Genetic polymorphisms are normal genetic variations within a population that can subtly raise or lower each person's levels of a particular protein. While everyone within the normal population produces the same pro- and anti-inflammatory chemicals (or cytokines) an individual's particular levels vary according to genetic make-up. Certain polymorphisms, El-Omar hypothesized, might tip the balance towards chronic inflammation and then to cancer.

El-Omar found that polymorphisms in the inflammation-related IL-1B and transforming growth factor (TNF)-α genes determine the levels of circulating IL-1B and TNF-α pro-inflammatory cytokines. People with a genotype disposed to higher levels of these cytokines have an increased risk of developing stomach cancer following H. pylori infection. El-Omar has made similar discoveries in other cancers. In colorectal cancer, for example, he discovered there is an inflammatory environment in and around premalignant lesions. Within this region he found nine differentially expressed genes linked with inflammation, including those responsible for IL-8 and the CXCL- family of cytokines5.

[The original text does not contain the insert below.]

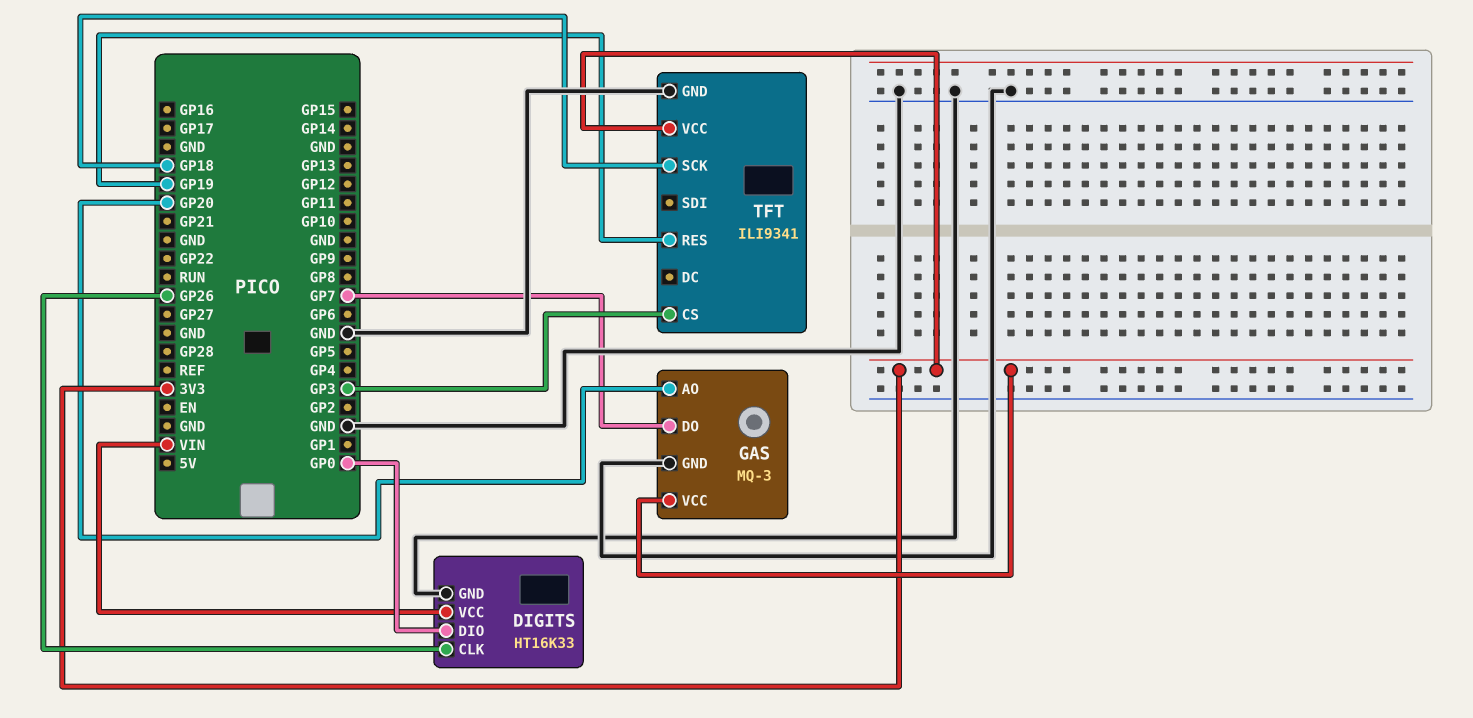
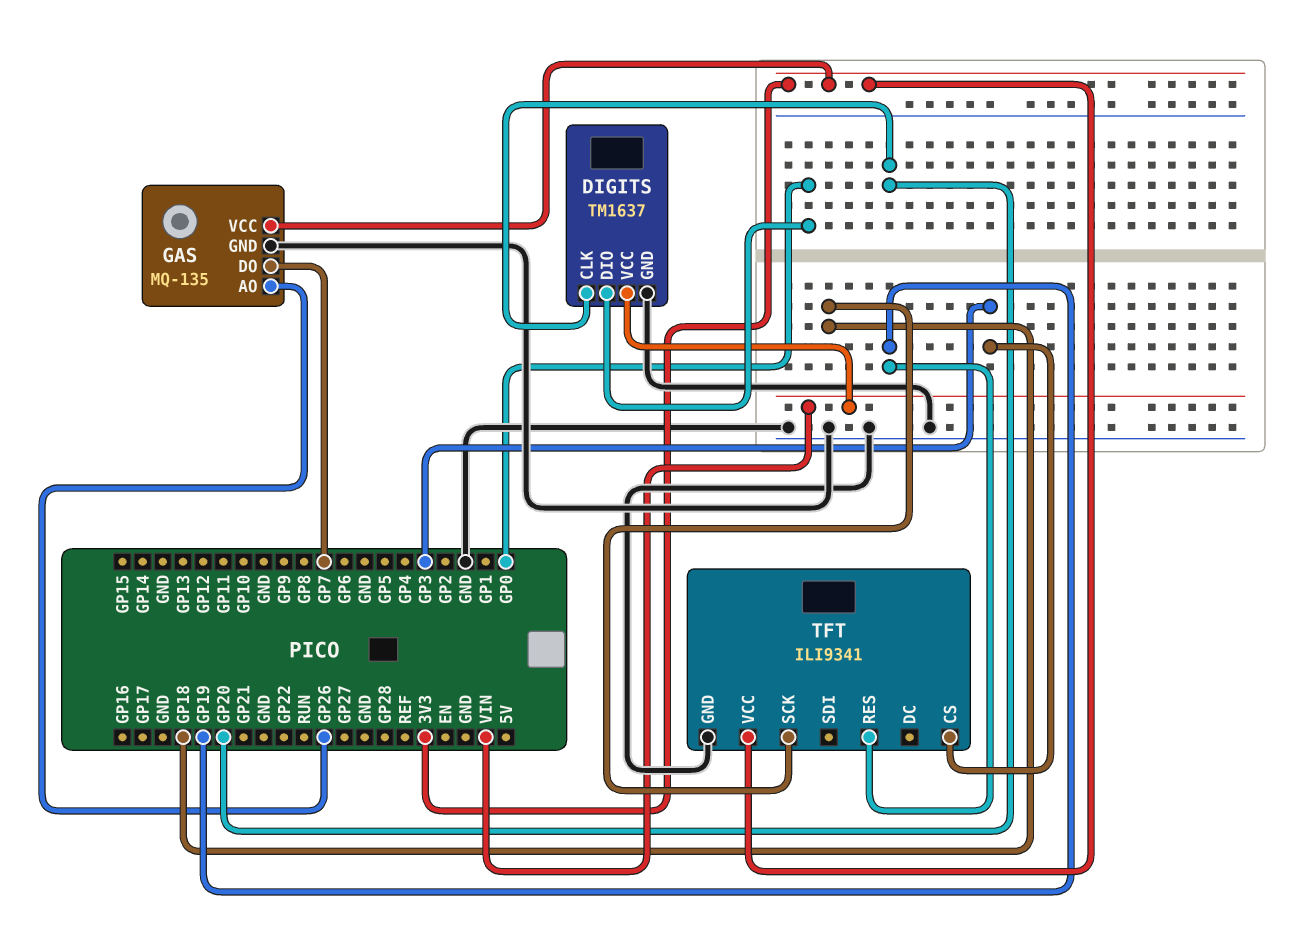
DIGITS: HT16K33 -> TM1637
DIGITS pin CLK: GP26 -> GP20
GAS: MQ-3 -> MQ-135
GAS pin AO: GP20 -> GP26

Others researchers are making similar connections. For example, there is evidence that pro-inflammatory prostaglandin endoperoxide synthase6 and TGF-β7 are both significantly associated with increased risk of colon cancer. Although the evidence linking inflammation to epigenetics and cancer is mounting, the underlying mechanism of the association and the value of screening for these polymorphisms remain less clear.

Potential for reversal

Drugs and dietary substances that alter epigenetic pathways are currently being tested. During his research on RCC, for example, Baylin and colleagues were able to reverse hypermethylation of the VHL gene with the drug 5-azacytidine. Trials of demethylating drugs as adjuvant treatments to prevent lung cancer recurrence are underway. If successful, prevention trials are the next logical step. “We need five- and ten-year survival data with current drugs to be sure there are no secondary effects before we give them to reasonably healthy people for prevention,” says Issa. He sees a different source for the first wave of preventive medications. “I would bank on discovering more 'gentle' approaches to epigenetic manipulation for cancer prevention — be they natural products, existing drugs with a good safety records, or even vitamins or diet.”

Epigenetic changes also have potential utility as biomarkers (see Portents of malignancy, page S19). Being able to read the methylation pattern of certain genes could give scientists a heads-up for people on the brink of developing cancer.

Slowly the importance of the epigenome in cancer development is being appreciated. “Geneticists are hugely more aware of the importance of epigenetics in the development of cancer,” observes Baylin. When it comes to cancer prevention, the future could lie in arresting the reversible epigenetic changes before irreversible mutations take hold.